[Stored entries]
:::::

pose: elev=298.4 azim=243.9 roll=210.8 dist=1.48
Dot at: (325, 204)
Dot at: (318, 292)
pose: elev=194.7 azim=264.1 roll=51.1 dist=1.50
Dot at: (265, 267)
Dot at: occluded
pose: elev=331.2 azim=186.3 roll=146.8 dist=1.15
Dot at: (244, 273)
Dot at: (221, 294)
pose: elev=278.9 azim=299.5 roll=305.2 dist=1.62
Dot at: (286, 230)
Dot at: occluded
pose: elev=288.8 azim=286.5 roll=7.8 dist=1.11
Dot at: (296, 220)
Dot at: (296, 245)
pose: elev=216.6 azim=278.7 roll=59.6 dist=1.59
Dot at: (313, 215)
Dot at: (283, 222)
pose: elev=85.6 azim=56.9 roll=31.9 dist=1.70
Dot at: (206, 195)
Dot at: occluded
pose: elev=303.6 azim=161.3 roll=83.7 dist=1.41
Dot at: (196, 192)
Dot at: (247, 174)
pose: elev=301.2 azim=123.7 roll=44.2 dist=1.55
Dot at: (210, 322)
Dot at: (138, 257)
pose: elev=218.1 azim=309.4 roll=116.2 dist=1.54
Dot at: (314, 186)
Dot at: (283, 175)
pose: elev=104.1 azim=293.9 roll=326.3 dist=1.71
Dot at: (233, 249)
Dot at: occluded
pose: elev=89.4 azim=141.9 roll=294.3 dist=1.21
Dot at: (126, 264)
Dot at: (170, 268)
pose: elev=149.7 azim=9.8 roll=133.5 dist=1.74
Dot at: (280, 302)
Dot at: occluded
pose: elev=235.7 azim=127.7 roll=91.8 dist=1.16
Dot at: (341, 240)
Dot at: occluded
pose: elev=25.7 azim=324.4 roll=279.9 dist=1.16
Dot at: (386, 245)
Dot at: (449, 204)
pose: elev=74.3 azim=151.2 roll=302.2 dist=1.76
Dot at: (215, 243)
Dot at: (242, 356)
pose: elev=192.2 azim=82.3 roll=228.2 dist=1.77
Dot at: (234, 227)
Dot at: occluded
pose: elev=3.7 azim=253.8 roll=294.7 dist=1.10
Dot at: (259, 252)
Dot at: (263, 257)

:::::

Can you convert every line of the records above into a Markdown table with the columns Row and Record line, numbering each row and leaving out blank lines?

| Row | Record line |
|---|---|
| 1 | pose: elev=298.4 azim=243.9 roll=210.8 dist=1.48 |
| 2 | Dot at: (325, 204) |
| 3 | Dot at: (318, 292) |
| 4 | pose: elev=194.7 azim=264.1 roll=51.1 dist=1.50 |
| 5 | Dot at: (265, 267) |
| 6 | Dot at: occluded |
| 7 | pose: elev=331.2 azim=186.3 roll=146.8 dist=1.15 |
| 8 | Dot at: (244, 273) |
| 9 | Dot at: (221, 294) |
| 10 | pose: elev=278.9 azim=299.5 roll=305.2 dist=1.62 |
| 11 | Dot at: (286, 230) |
| 12 | Dot at: occluded |
| 13 | pose: elev=288.8 azim=286.5 roll=7.8 dist=1.11 |
| 14 | Dot at: (296, 220) |
| 15 | Dot at: (296, 245) |
| 16 | pose: elev=216.6 azim=278.7 roll=59.6 dist=1.59 |
| 17 | Dot at: (313, 215) |
| 18 | Dot at: (283, 222) |
| 19 | pose: elev=85.6 azim=56.9 roll=31.9 dist=1.70 |
| 20 | Dot at: (206, 195) |
| 21 | Dot at: occluded |
| 22 | pose: elev=303.6 azim=161.3 roll=83.7 dist=1.41 |
| 23 | Dot at: (196, 192) |
| 24 | Dot at: (247, 174) |
| 25 | pose: elev=301.2 azim=123.7 roll=44.2 dist=1.55 |
| 26 | Dot at: (210, 322) |
| 27 | Dot at: (138, 257) |
| 28 | pose: elev=218.1 azim=309.4 roll=116.2 dist=1.54 |
| 29 | Dot at: (314, 186) |
| 30 | Dot at: (283, 175) |
| 31 | pose: elev=104.1 azim=293.9 roll=326.3 dist=1.71 |
| 32 | Dot at: (233, 249) |
| 33 | Dot at: occluded |
| 34 | pose: elev=89.4 azim=141.9 roll=294.3 dist=1.21 |
| 35 | Dot at: (126, 264) |
| 36 | Dot at: (170, 268) |
| 37 | pose: elev=149.7 azim=9.8 roll=133.5 dist=1.74 |
| 38 | Dot at: (280, 302) |
| 39 | Dot at: occluded |
| 40 | pose: elev=235.7 azim=127.7 roll=91.8 dist=1.16 |
| 41 | Dot at: (341, 240) |
| 42 | Dot at: occluded |
| 43 | pose: elev=25.7 azim=324.4 roll=279.9 dist=1.16 |
| 44 | Dot at: (386, 245) |
| 45 | Dot at: (449, 204) |
| 46 | pose: elev=74.3 azim=151.2 roll=302.2 dist=1.76 |
| 47 | Dot at: (215, 243) |
| 48 | Dot at: (242, 356) |
| 49 | pose: elev=192.2 azim=82.3 roll=228.2 dist=1.77 |
| 50 | Dot at: (234, 227) |
| 51 | Dot at: occluded |
| 52 | pose: elev=3.7 azim=253.8 roll=294.7 dist=1.10 |
| 53 | Dot at: (259, 252) |
| 54 | Dot at: (263, 257) |